» WORK REQUIRED:
Write out every line of text in the listing below with no changes, and leave the pictures out of your copy.

**** DATA ****

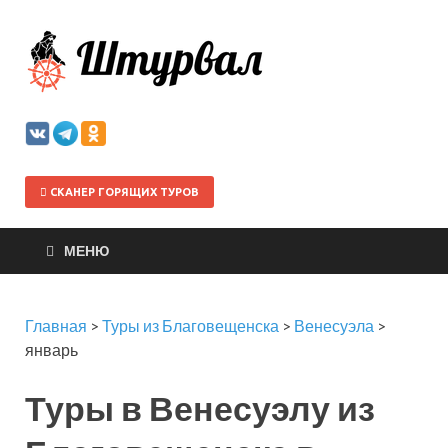
Штурва
СКАНЕР ГОРЯЩИХ ТУРОВ
МЕНЮ
Главная
>
Туры из Благовещенска
>
Венесуэла
>
январь
Туры в Венесуэлу из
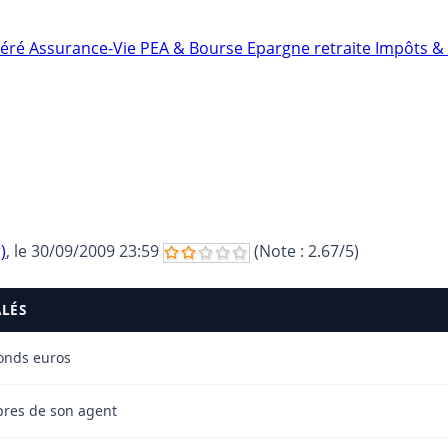
néré
Assurance-Vie
PEA & Bourse
Epargne retraite
Impôts & 
)
, le
30/09/2009 23:59
(Note :
2.67
/5)
ALÉS
fonds euros
upres de son agent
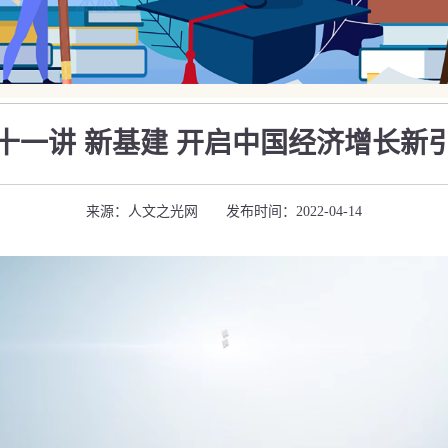
十一讲 新基建 开启中国经济增长新
来源：人文之光网 发布时间：2022-04-14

****

» ANSWER TO THIS EXERCISE:
Штурва
СКАНЕР ГОРЯЩИХ ТУРОВ
МЕНЮ
Главная
>
Туры из Благовещенска
>
Венесуэла
>
январь
Туры в Венесуэлу из
néré
Assurance-Vie
PEA & Bourse
Epargne retraite
Impôts & 
)
, le
30/09/2009 23:59
(Note :
2.67
/5)
ALÉS
fonds euros
upres de son agent
十一讲 新基建 开启中国经济增长新
来源：人文之光网 发布时间：2022-04-14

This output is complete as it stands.